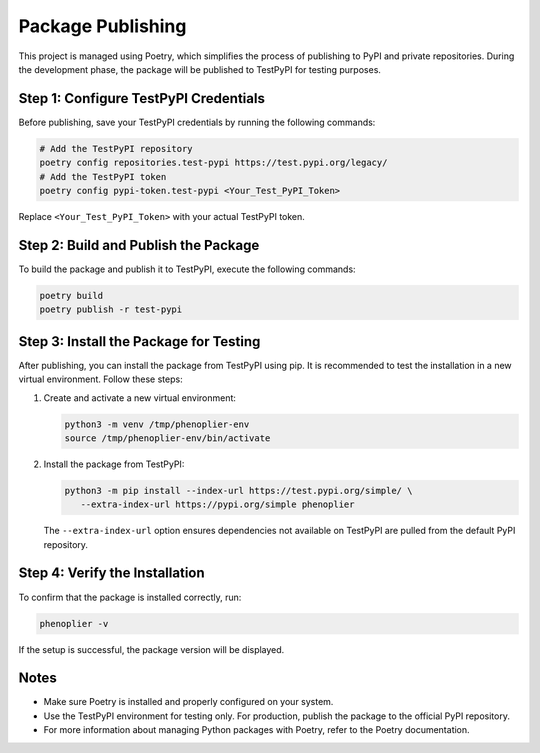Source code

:Package Publishing
===================

This project is managed using Poetry, which simplifies the process of publishing to PyPI and private repositories. During the development phase, the package will be published to TestPyPI for testing purposes.

Step 1: Configure TestPyPI Credentials
---------------------------------------

Before publishing, save your TestPyPI credentials by running the following commands:

.. code-block:: bash

   # Add the TestPyPI repository
   poetry config repositories.test-pypi https://test.pypi.org/legacy/
   # Add the TestPyPI token
   poetry config pypi-token.test-pypi <Your_Test_PyPI_Token>

Replace ``<Your_Test_PyPI_Token>`` with your actual TestPyPI token.

Step 2: Build and Publish the Package
--------------------------------------

To build the package and publish it to TestPyPI, execute the following commands:

.. code-block:: bash

   poetry build
   poetry publish -r test-pypi

Step 3: Install the Package for Testing
----------------------------------------

After publishing, you can install the package from TestPyPI using pip. It is recommended to test the installation in a new virtual environment. Follow these steps:

1. Create and activate a new virtual environment:

   .. code-block:: bash

      python3 -m venv /tmp/phenoplier-env
      source /tmp/phenoplier-env/bin/activate

2. Install the package from TestPyPI:

   .. code-block:: bash

      python3 -m pip install --index-url https://test.pypi.org/simple/ \
         --extra-index-url https://pypi.org/simple phenoplier

   The ``--extra-index-url`` option ensures dependencies not available on TestPyPI are pulled from the default PyPI repository.

Step 4: Verify the Installation
--------------------------------

To confirm that the package is installed correctly, run:

.. code-block:: bash

   phenoplier -v

If the setup is successful, the package version will be displayed.

Notes
-----

- Make sure Poetry is installed and properly configured on your system.
- Use the TestPyPI environment for testing only. For production, publish the package to the official PyPI repository.
- For more information about managing Python packages with Poetry, refer to the Poetry documentation.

########################################

Return every line of the listing that has the word "following" in it.

Reply to the task -
Before publishing, save your TestPyPI credentials by running the following commands:
To build the package and publish it to TestPyPI, execute the following commands:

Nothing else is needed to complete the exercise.